7. What types of companies can be formed under the Companies Act, 2013?

Under the Companies Act, 2013, companies can be broadly classified into three main types:

  • Private Company: Restricts the right to transfer its shares and limits the number of its members to 200.
  • Public Company: Is not a private company and can offer its shares to the general public.
  • One Person Company (OPC): A type of private company that has only one person as its member.

8. What is the importance of the 'corporate veil' concept, and when can it be lifted?

The concept of the 'corporate veil' establishes that a company has a separate legal identity distinct from its members or directors. This is important as it limits the liability of the members for the company's debts. However, the Act allows for this veil to be 'lifted' or disregarded by the courts in certain situations, such as to determine the character of the company, prevent fraud or improper conduct, or where a company has been formed to evade legal obligations or taxes.

9. How does the Companies Act, 2013 protect the interests of minority shareholders?

The Act of 2013 introduced robust measures to protect minority shareholders. Key provisions include the right to file class action suits against the company and its management for fraudulent activities, stricter rules for approving related party transactions that could harm their interests, and making it easier for them to approach the National Company Law Tribunal (NCLT) in cases of oppression and mismanagement.

10. What are the rules a company must follow while selecting its name under the Companies Act, 2013?

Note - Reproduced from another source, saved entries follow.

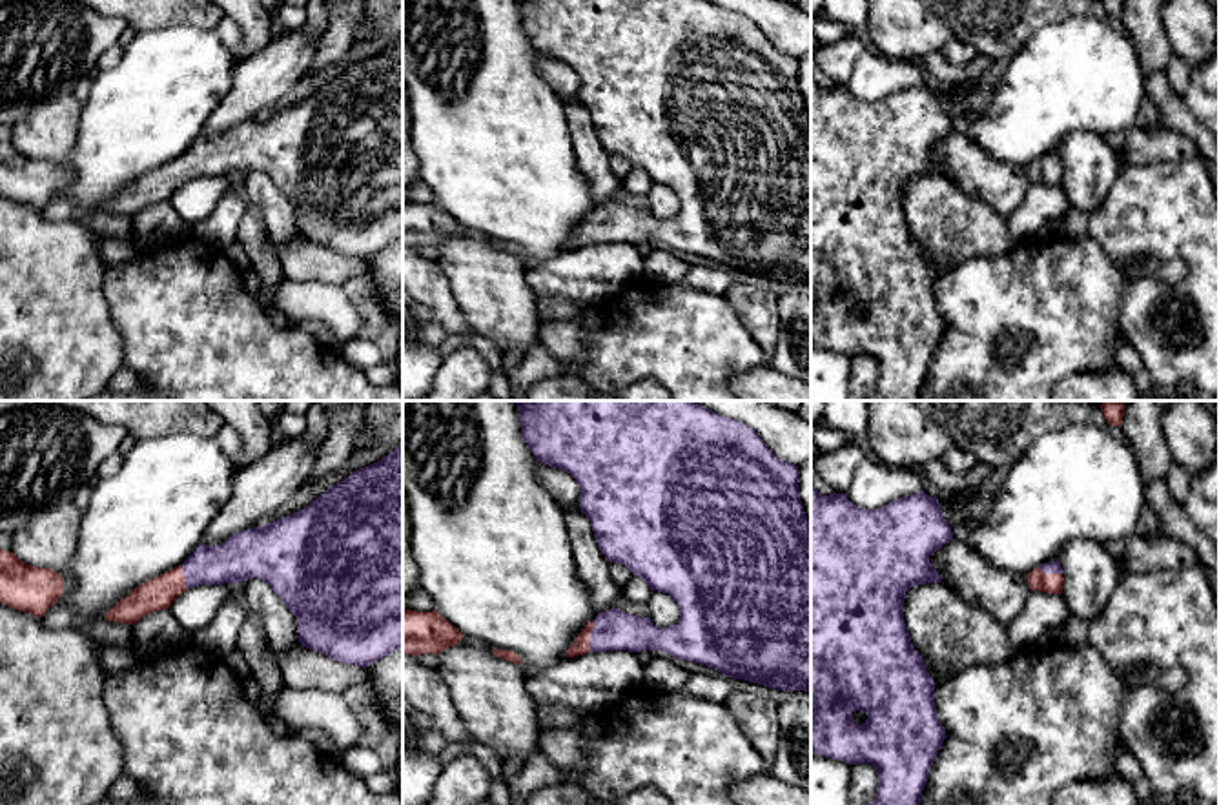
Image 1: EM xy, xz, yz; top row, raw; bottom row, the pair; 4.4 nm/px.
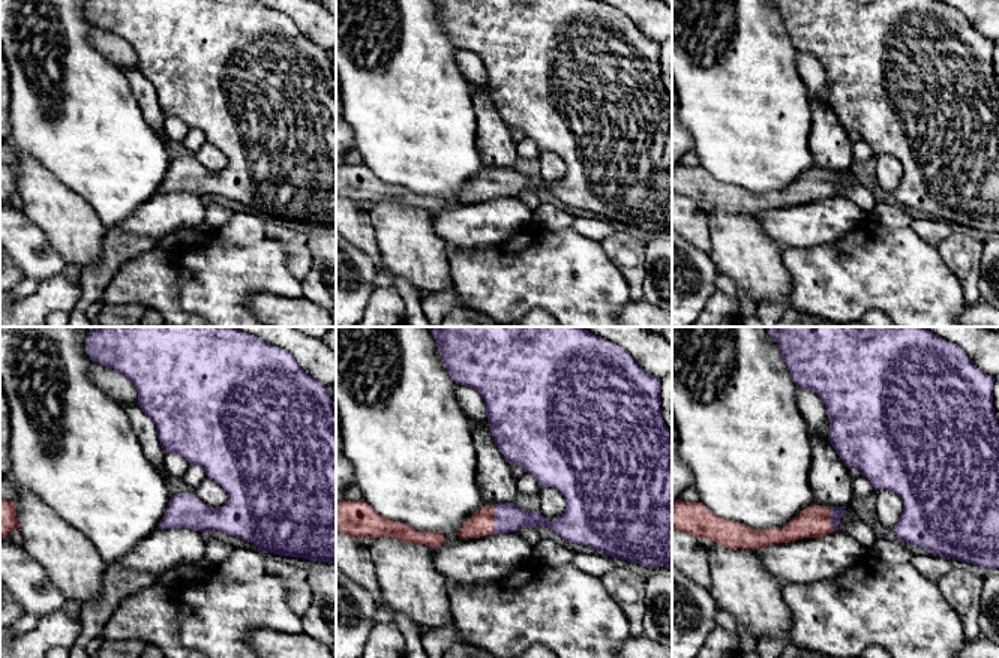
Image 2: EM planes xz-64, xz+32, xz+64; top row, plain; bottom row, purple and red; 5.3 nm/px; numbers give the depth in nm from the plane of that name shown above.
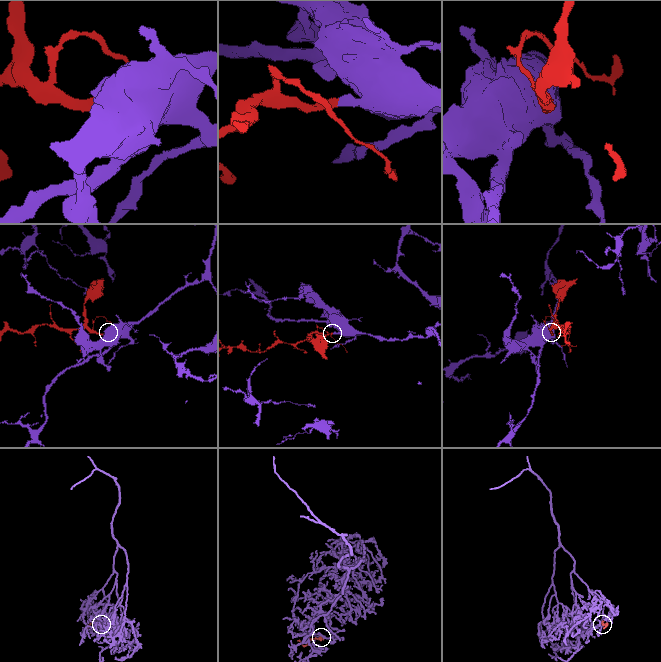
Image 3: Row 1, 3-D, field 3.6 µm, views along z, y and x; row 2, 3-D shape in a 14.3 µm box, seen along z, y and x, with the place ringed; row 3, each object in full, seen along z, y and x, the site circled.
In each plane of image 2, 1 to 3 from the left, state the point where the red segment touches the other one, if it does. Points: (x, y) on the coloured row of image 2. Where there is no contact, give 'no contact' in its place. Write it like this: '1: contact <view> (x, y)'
1: no contact
2: contact xz+32 (494, 519)
3: contact xz+64 (830, 519)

When selecting a name, a company must adhere to specific rules to ensure it is unique and appropriate. The name should not:

  • Be identical or too similar to the name of an existing registered company.
  • Be considered undesirable or offensive by the Central Government.
  • Violate the provisions of the Emblems and Names (Prevention of Improper Use) Act, 1950.
  • Give a false impression of being connected to or having the patronage of the government.